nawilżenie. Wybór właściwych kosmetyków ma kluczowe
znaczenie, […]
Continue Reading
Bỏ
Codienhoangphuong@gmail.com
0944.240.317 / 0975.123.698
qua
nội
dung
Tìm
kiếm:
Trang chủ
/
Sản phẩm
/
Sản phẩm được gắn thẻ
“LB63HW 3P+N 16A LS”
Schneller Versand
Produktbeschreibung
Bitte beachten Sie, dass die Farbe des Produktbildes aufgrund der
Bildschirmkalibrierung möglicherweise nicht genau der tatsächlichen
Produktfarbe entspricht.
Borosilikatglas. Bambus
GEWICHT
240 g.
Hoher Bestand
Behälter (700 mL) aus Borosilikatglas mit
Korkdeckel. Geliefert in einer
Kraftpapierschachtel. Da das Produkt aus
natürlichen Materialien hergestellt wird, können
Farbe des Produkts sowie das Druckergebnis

==

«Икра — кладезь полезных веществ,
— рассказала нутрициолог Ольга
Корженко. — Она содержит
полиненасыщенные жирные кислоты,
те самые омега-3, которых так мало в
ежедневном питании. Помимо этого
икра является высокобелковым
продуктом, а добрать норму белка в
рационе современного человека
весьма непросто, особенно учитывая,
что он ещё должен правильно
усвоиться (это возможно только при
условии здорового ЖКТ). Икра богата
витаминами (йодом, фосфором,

* * *

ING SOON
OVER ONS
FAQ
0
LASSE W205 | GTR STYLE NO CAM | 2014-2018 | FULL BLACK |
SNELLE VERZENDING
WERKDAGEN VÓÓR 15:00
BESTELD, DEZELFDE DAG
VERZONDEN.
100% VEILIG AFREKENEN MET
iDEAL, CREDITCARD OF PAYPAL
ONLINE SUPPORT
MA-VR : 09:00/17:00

*Aim of the task*:
Swap "Borosilikatglas" for "Kalk-Natron-Glas" in the records from the line with "nawilżenie. Wybór właściwych" to the line with "Farbe des Produkts sowie das Druckergebnis", and give back only those lines, with nothing else changed.

*Written reply*:
nawilżenie. Wybór właściwych kosmetyków ma kluczowe
znaczenie, […]
Continue Reading
Bỏ
Codienhoangphuong@gmail.com
0944.240.317 / 0975.123.698
qua
nội
dung
Tìm
kiếm:
Trang chủ
/
Sản phẩm
/
Sản phẩm được gắn thẻ
“LB63HW 3P+N 16A LS”
Schneller Versand
Produktbeschreibung
Bitte beachten Sie, dass die Farbe des Produktbildes aufgrund der
Bildschirmkalibrierung möglicherweise nicht genau der tatsächlichen
Produktfarbe entspricht.
Kalk-Natron-Glas. Bambus
GEWICHT
240 g.
Hoher Bestand
Behälter (700 mL) aus Kalk-Natron-Glas mit
Korkdeckel. Geliefert in einer
Kraftpapierschachtel. Da das Produkt aus
natürlichen Materialien hergestellt wird, können
Farbe des Produkts sowie das Druckergebnis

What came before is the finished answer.